— START —

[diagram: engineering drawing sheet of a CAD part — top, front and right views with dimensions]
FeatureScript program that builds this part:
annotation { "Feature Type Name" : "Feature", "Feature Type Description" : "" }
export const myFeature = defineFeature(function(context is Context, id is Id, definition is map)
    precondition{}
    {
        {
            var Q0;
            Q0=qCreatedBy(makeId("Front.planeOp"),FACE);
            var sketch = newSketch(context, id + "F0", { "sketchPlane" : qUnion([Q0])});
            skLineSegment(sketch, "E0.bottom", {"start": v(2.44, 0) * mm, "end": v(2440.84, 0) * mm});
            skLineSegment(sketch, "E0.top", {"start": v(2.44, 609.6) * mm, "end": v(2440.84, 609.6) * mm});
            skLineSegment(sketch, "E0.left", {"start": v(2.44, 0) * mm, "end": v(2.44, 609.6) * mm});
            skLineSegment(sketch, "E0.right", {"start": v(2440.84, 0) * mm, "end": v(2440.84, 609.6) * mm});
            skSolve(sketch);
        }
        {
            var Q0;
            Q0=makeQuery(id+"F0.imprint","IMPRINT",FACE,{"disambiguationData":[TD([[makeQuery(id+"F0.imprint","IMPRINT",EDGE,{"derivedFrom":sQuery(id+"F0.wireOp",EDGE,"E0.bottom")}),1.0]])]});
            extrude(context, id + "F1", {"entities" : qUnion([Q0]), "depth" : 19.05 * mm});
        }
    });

— END —

**What you are asked to do**
Output these lines as a JSON list of strings, one string per line and no entries for blank lines.

**Completed task**
[
  "[diagram: engineering drawing sheet of a CAD part — top, front and right views with dimensions]",
  "FeatureScript program that builds this part:",
  "annotation { \"Feature Type Name\" : \"Feature\", \"Feature Type Description\" : \"\" }",
  "export const myFeature = defineFeature(function(context is Context, id is Id, definition is map)",
  "    precondition{}",
  "    {",
  "        {",
  "            var Q0;",
  "            Q0=qCreatedBy(makeId(\"Front.planeOp\"),FACE);",
  "            var sketch = newSketch(context, id + \"F0\", { \"sketchPlane\" : qUnion([Q0])});",
  "            skLineSegment(sketch, \"E0.bottom\", {\"start\": v(2.44, 0) * mm, \"end\": v(2440.84, 0) * mm});",
  "            skLineSegment(sketch, \"E0.top\", {\"start\": v(2.44, 609.6) * mm, \"end\": v(2440.84, 609.6) * mm});",
  "            skLineSegment(sketch, \"E0.left\", {\"start\": v(2.44, 0) * mm, \"end\": v(2.44, 609.6) * mm});",
  "            skLineSegment(sketch, \"E0.right\", {\"start\": v(2440.84, 0) * mm, \"end\": v(2440.84, 609.6) * mm});",
  "            skSolve(sketch);",
  "        }",
  "        {",
  "            var Q0;",
  "            Q0=makeQuery(id+\"F0.imprint\",\"IMPRINT\",FACE,{\"disambiguationData\":[TD([[makeQuery(id+\"F0.imprint\",\"IMPRINT\",EDGE,{\"derivedFrom\":sQuery(id+\"F0.wireOp\",EDGE,\"E0.bottom\")}),1.0]])]});",
  "            extrude(context, id + \"F1\", {\"entities\" : qUnion([Q0]), \"depth\" : 19.05 * mm});",
  "        }",
  "    });"
]